RECORDS FOR THIS TASK Start Marker

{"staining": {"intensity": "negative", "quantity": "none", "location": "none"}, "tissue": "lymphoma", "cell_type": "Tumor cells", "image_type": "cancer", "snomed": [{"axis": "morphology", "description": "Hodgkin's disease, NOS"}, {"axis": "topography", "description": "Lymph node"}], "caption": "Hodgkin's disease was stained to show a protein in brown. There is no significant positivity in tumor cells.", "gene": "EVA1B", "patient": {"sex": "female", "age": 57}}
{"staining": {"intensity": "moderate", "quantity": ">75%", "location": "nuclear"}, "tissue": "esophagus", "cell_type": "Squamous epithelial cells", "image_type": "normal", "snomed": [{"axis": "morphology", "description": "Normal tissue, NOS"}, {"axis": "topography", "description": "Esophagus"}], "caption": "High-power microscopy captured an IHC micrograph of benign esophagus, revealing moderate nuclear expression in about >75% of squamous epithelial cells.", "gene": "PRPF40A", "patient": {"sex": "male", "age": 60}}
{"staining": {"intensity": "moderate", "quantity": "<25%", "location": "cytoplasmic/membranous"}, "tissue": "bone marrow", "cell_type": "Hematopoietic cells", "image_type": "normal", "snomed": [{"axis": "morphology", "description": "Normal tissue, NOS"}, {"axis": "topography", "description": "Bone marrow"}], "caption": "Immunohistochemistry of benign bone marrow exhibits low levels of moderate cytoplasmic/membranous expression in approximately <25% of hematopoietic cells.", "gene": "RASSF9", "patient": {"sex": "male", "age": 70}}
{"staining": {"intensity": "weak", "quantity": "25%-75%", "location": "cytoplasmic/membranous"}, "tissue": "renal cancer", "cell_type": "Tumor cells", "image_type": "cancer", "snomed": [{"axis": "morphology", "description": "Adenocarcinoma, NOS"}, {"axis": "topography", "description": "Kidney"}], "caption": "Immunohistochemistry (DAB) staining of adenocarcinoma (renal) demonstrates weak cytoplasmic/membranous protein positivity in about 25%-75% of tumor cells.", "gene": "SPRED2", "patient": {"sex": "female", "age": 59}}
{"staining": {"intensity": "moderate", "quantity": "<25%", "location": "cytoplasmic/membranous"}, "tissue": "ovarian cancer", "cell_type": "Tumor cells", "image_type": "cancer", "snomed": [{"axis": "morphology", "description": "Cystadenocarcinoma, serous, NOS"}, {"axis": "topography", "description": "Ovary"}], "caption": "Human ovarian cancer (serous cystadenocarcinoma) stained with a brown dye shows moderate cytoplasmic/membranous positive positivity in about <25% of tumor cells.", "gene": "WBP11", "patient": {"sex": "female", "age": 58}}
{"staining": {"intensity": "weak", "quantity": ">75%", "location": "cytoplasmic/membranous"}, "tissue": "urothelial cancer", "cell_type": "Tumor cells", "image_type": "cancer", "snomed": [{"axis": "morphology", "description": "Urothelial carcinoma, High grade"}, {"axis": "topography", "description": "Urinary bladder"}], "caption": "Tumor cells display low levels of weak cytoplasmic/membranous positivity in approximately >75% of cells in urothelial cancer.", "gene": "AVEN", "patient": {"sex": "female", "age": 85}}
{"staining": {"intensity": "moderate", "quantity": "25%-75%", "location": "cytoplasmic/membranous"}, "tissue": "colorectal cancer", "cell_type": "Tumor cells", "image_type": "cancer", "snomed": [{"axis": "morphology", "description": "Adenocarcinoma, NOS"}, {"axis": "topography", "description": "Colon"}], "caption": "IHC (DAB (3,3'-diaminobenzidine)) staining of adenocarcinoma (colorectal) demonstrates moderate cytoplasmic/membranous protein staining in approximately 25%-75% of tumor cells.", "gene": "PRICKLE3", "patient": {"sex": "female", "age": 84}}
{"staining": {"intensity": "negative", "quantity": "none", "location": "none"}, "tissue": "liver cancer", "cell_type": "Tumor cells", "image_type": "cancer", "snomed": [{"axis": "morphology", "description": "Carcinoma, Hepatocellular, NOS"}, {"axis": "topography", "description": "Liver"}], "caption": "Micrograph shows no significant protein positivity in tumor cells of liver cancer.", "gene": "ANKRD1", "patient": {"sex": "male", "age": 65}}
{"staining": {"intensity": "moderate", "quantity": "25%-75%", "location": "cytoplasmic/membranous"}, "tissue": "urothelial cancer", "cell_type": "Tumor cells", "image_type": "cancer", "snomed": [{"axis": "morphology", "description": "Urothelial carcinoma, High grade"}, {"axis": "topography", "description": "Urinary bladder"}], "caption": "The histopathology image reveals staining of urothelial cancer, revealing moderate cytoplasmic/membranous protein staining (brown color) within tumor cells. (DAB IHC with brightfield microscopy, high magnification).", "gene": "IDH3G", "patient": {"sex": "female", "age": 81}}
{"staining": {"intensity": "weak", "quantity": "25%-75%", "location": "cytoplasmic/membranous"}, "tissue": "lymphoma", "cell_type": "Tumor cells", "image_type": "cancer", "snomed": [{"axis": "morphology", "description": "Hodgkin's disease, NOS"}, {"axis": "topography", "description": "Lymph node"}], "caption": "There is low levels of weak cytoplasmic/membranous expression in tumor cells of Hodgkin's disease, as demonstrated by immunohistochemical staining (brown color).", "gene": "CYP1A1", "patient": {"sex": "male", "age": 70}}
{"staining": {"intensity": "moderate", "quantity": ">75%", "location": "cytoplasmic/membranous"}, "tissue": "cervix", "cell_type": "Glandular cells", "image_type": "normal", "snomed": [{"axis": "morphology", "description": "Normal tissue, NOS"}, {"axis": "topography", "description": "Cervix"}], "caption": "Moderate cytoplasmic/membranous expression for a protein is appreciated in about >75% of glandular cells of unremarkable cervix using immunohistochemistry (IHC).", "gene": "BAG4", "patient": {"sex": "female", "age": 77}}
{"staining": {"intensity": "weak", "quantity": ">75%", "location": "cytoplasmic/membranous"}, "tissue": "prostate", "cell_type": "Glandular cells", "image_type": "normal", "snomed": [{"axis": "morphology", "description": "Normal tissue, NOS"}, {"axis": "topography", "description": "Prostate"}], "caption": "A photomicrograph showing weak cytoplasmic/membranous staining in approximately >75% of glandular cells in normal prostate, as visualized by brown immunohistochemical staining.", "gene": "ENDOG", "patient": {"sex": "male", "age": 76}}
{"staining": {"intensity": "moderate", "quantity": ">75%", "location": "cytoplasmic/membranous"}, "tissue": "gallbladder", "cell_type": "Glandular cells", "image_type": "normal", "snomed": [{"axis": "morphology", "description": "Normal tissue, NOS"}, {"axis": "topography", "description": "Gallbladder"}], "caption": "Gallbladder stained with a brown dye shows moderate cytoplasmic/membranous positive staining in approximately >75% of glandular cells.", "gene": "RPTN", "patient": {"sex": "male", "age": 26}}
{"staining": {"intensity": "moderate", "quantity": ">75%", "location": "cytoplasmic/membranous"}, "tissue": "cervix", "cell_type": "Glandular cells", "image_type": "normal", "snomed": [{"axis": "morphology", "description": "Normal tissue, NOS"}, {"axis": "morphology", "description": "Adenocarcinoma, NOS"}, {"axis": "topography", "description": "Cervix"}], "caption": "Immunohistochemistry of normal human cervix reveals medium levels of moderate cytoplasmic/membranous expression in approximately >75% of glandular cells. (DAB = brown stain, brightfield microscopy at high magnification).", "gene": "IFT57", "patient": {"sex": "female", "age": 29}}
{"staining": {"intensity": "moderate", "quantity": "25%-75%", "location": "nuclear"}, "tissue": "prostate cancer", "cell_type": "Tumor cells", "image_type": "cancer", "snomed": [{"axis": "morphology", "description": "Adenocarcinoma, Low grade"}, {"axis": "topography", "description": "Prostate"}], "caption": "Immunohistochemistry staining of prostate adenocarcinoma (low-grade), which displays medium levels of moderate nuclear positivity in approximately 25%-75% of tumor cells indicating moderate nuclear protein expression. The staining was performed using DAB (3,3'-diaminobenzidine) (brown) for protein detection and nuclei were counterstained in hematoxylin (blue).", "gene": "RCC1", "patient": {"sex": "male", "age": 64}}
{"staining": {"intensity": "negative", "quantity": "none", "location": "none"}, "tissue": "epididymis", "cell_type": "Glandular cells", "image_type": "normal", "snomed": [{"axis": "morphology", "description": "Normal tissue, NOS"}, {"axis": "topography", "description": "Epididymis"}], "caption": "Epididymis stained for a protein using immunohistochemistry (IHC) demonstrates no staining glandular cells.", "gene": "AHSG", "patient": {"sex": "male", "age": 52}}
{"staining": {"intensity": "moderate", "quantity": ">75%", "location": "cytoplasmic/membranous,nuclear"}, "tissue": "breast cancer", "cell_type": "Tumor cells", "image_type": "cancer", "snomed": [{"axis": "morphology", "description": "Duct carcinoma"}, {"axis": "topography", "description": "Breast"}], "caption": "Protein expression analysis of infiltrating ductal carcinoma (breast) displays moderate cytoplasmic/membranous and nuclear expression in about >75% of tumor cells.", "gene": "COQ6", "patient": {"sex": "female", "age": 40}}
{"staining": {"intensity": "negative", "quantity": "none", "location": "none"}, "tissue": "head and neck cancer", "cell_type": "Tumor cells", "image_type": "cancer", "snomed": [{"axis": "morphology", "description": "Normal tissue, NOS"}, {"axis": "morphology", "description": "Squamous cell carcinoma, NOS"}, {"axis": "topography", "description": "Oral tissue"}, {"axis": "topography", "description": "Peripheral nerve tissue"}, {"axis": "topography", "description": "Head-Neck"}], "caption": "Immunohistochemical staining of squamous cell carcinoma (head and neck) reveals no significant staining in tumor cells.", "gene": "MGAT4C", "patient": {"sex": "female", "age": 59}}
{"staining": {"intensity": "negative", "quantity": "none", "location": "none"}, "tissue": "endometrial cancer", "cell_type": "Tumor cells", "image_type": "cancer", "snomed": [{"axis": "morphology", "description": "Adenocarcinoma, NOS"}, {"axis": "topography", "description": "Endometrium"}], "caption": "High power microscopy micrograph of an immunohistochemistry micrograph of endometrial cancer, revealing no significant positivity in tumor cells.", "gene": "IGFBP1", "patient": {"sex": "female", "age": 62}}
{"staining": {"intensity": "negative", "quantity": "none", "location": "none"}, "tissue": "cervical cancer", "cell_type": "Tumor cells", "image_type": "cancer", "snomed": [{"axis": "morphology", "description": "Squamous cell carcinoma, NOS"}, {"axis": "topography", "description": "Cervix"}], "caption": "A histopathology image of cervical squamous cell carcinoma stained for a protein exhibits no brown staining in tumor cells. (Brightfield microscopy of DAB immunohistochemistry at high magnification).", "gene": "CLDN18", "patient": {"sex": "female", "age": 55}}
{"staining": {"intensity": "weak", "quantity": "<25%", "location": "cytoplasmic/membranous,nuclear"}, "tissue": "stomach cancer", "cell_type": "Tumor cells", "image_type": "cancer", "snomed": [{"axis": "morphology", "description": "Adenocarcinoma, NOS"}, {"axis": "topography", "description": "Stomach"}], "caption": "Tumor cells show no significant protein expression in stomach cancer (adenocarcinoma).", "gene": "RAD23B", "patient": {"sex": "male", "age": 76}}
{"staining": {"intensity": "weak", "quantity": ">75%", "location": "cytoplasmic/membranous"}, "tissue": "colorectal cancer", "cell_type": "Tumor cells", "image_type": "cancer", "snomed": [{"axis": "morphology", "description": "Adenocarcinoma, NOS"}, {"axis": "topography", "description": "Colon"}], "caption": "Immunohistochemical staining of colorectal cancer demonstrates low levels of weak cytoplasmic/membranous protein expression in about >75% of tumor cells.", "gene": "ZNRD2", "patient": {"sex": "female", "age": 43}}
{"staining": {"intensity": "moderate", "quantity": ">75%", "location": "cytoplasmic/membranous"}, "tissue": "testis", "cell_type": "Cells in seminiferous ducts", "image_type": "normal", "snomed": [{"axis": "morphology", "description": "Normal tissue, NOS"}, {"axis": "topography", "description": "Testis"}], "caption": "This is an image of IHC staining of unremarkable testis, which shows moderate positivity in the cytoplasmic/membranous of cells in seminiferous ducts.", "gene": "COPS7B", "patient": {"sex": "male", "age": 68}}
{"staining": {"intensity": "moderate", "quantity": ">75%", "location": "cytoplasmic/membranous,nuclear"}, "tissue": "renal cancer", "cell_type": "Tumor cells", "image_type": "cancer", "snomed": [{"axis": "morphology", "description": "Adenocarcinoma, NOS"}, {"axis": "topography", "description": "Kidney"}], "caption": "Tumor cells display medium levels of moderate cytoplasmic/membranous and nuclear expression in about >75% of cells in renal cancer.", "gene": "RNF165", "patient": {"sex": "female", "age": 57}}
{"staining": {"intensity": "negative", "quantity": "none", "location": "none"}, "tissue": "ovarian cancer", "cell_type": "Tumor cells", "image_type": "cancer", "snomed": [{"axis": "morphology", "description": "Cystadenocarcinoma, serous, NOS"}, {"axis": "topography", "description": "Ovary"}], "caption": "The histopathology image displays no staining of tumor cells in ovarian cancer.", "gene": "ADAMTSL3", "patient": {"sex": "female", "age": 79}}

RECORDS FOR THIS TASK End Marker

ACTIVITY.
Repeat, exactly as they stand above, the lines from the line with "is low levels" to the line with "photomicrograph showing weak", both lines included.

YOUR RESPONSE.
{"staining": {"intensity": "weak", "quantity": "25%-75%", "location": "cytoplasmic/membranous"}, "tissue": "lymphoma", "cell_type": "Tumor cells", "image_type": "cancer", "snomed": [{"axis": "morphology", "description": "Hodgkin's disease, NOS"}, {"axis": "topography", "description": "Lymph node"}], "caption": "There is low levels of weak cytoplasmic/membranous expression in tumor cells of Hodgkin's disease, as demonstrated by immunohistochemical staining (brown color).", "gene": "CYP1A1", "patient": {"sex": "male", "age": 70}}
{"staining": {"intensity": "moderate", "quantity": ">75%", "location": "cytoplasmic/membranous"}, "tissue": "cervix", "cell_type": "Glandular cells", "image_type": "normal", "snomed": [{"axis": "morphology", "description": "Normal tissue, NOS"}, {"axis": "topography", "description": "Cervix"}], "caption": "Moderate cytoplasmic/membranous expression for a protein is appreciated in about >75% of glandular cells of unremarkable cervix using immunohistochemistry (IHC).", "gene": "BAG4", "patient": {"sex": "female", "age": 77}}
{"staining": {"intensity": "weak", "quantity": ">75%", "location": "cytoplasmic/membranous"}, "tissue": "prostate", "cell_type": "Glandular cells", "image_type": "normal", "snomed": [{"axis": "morphology", "description": "Normal tissue, NOS"}, {"axis": "topography", "description": "Prostate"}], "caption": "A photomicrograph showing weak cytoplasmic/membranous staining in approximately >75% of glandular cells in normal prostate, as visualized by brown immunohistochemical staining.", "gene": "ENDOG", "patient": {"sex": "male", "age": 76}}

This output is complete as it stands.